Many of us have heard that expression about silence, right?
Meaning, of course, that the noise from our voice and words may not help in a difficult situation.
But is that always true?
Let’s say someone you’ve known and worked with for many years suddenly has a strong negative response to something you did.
They immediately tell you about that via email, using words that hurt, that seem to belittle you and your actions,. They make you wonder about the time you’d known each other and thought you understood them, thought you knew who they were through and through.
Confused about it, you immediately reach out via an email, a text, or a phone call, all in the effort to find out the why of the situation from their perspective.

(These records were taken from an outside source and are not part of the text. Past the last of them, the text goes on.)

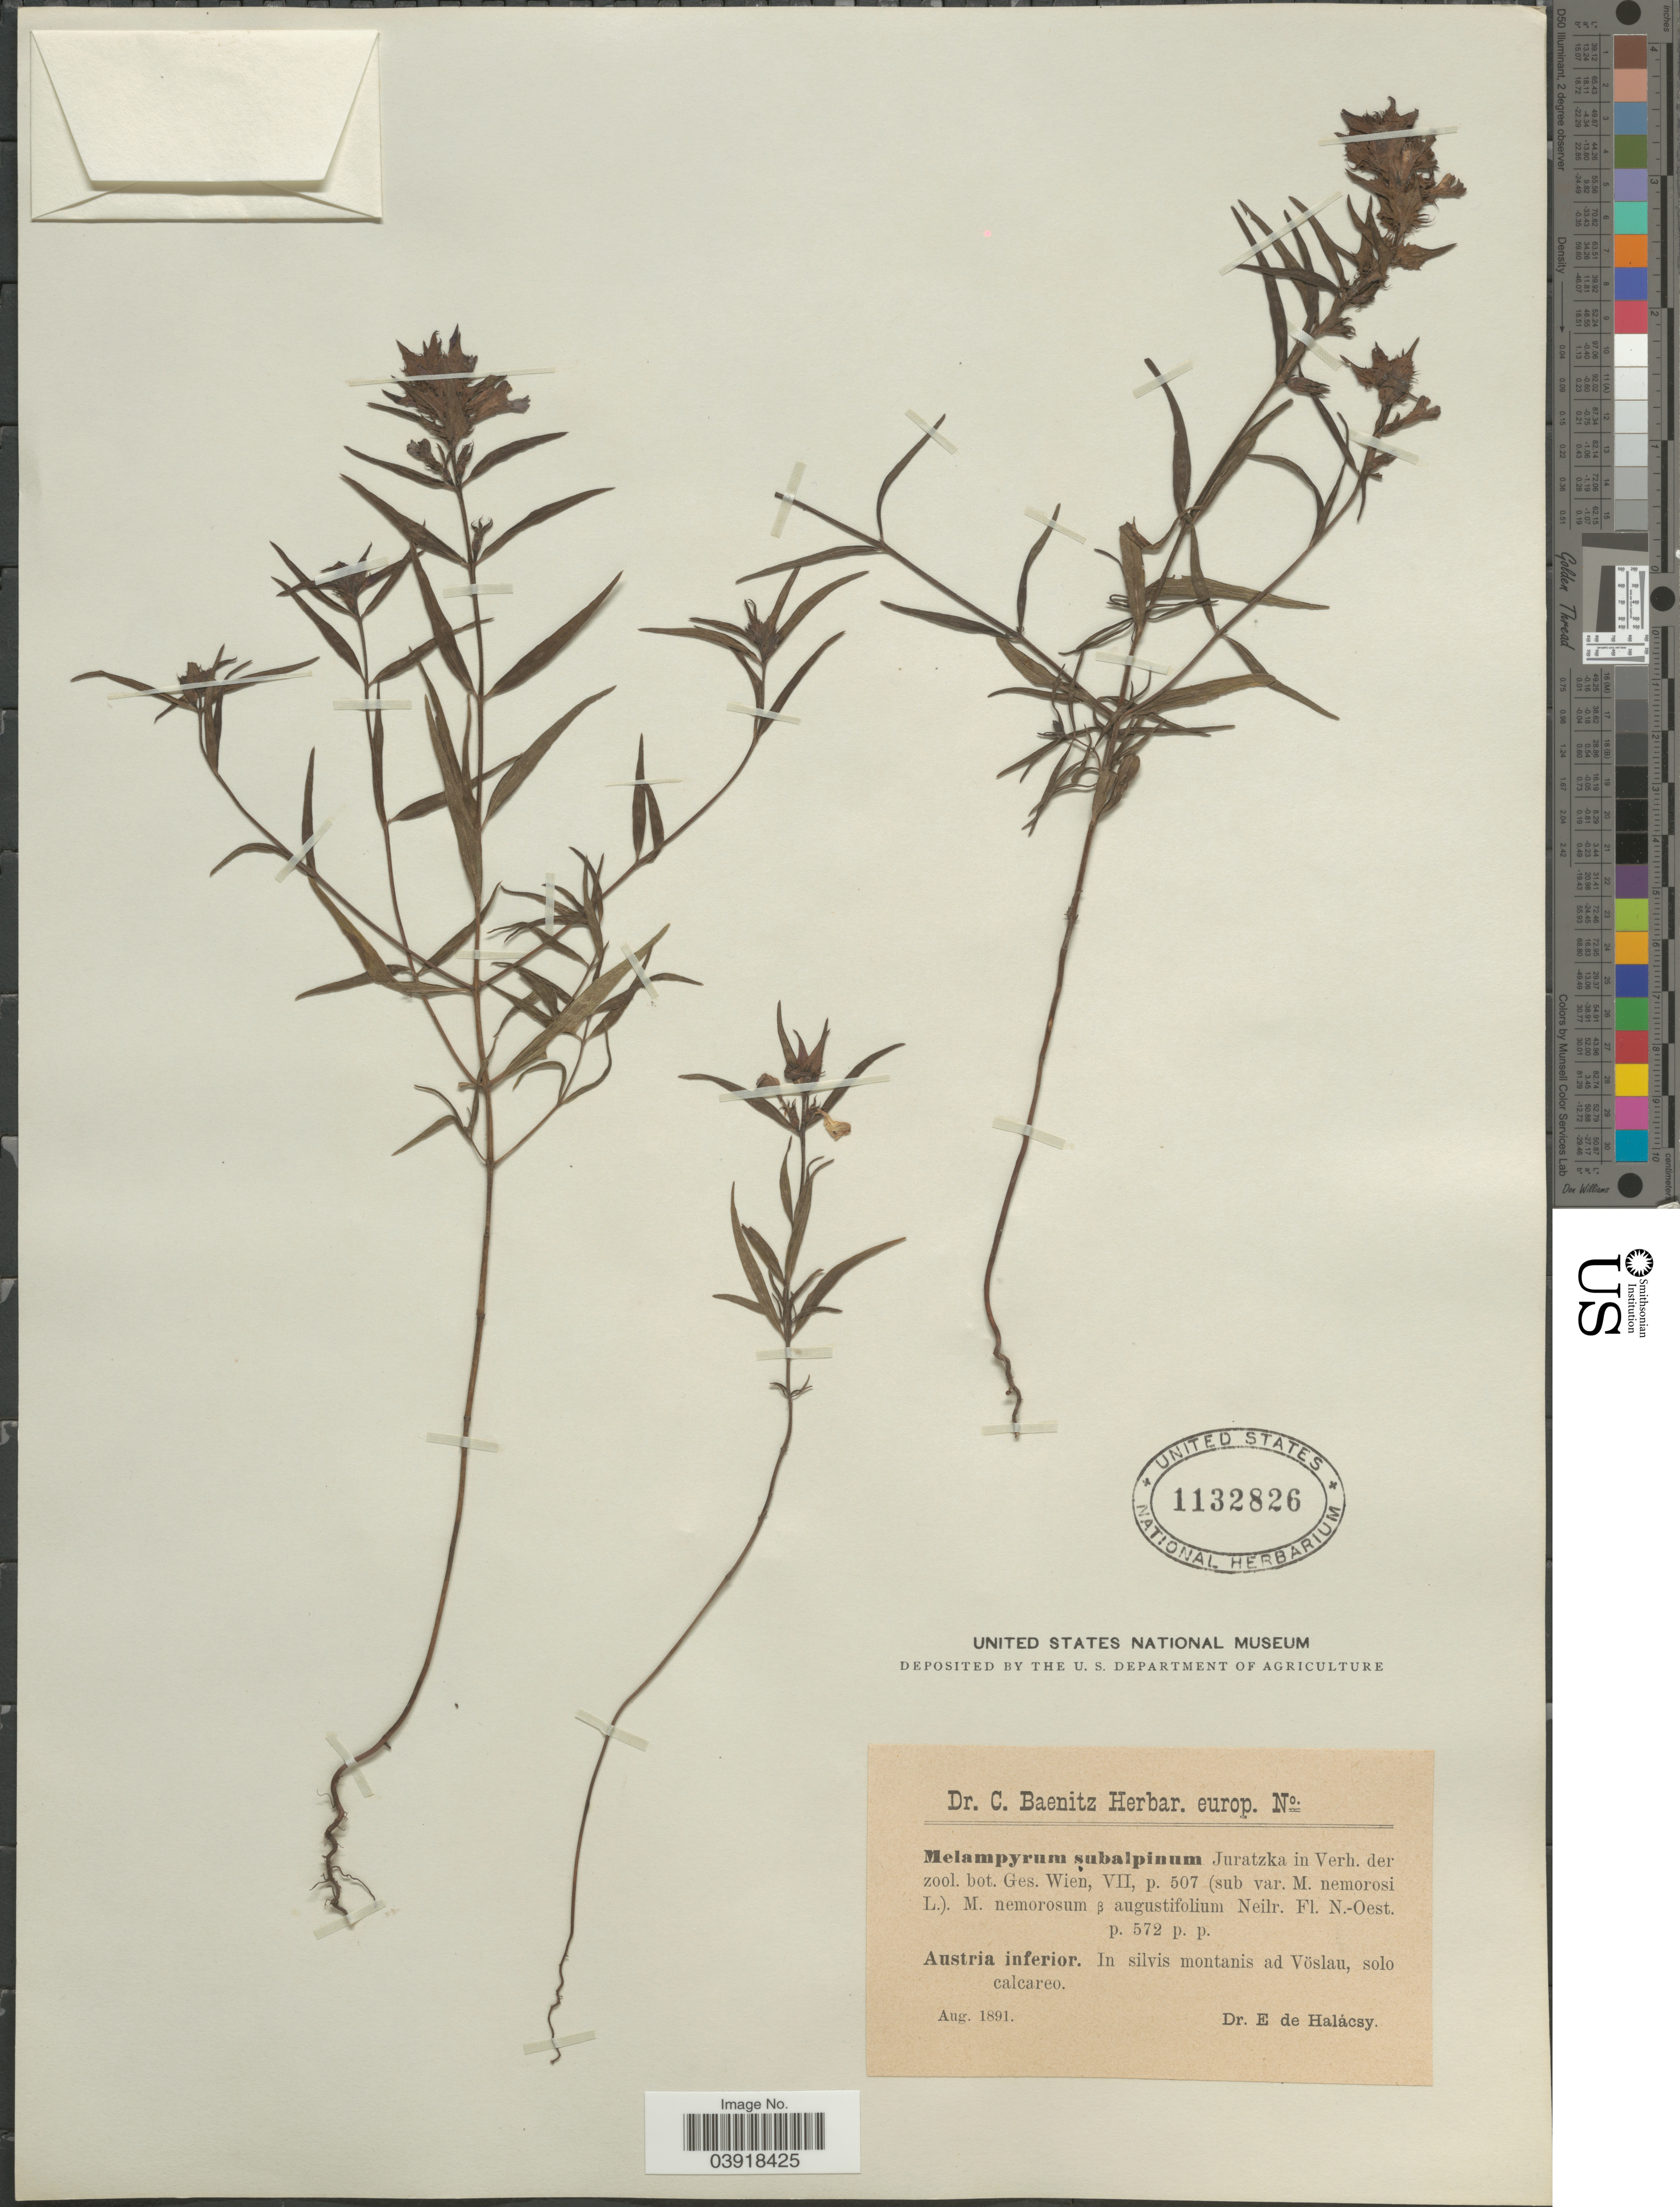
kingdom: Plantae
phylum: Tracheophyta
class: Magnoliopsida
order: Lamiales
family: Orobanchaceae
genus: Melampyrum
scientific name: Melampyrum subalpinum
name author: (Jur.) A. Kern.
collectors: E. von Halacsy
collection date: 1891-08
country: Austria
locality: Austria inferior. In silvis montanis ad Vöslau, solo calcareo.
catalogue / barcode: US 1132826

Why are they so upset? Why did they write as they did?
How can you make it right?
Then, of course, you wait for a response, holding your breath, hoping …
Wait a day.
You follow up with a “Are you OK? Are we OK?” or something like that. No attack, just concern. Because you are concerned; this is not something you ever envisioned with this person.
Two more days go by.
You try again, valuing the relationship you’ve had for so many years, mentioning that silence is impossible to understand, that you only know YOUR side of the situation that has somehow become a real issue between you two.
Something you never imagined could happen given your five years of a strong, mutually appreciative work partnership.
You explain how you feel.
You ask them to please, please respond. Please help you understand what’s going on.
Please see if you two can talk it out, find a path that works for you both, so you stay as friends / colleagues / whatever.
More silence, now for two weeks.
Is this golden?
Is this anything you ever imagined could happen with this person?
And that’s the saddest part, isn’t it? You can’t go back, yet you can’t move forward with certainty because you only know one-half of the situation.
You can’t effectively apologize because you don’t know what the right words would be due to the silence.
The silence “speaks” to the fact that reconnecting with you isn’t what they’re going to do.
The silence seems to say that all you did together no longer matters, that they’re going on their own without you supporting, helping, caring.
The positive partnership you believed you had crumbled, turned to dust …
It’s like fighting a ghost …
And it hurts.
For me – this is real.
Five years of working wonderfully well together, gone in a flash, with no explanation.
I remain mystified, sad, angry – working on getting over it.
While silence is golden in some circumstances, and we likely shouldn’t speak out in anger, we should at the very least explain our side in a situation that is confusing to one or both.
Especially if we’ve had a positive relationship of any kind for so long.
Take the high road, if possible.
Maybe we’ll each still go our own way, but at least we’ll know why.
And that’s what matters most to me: Why.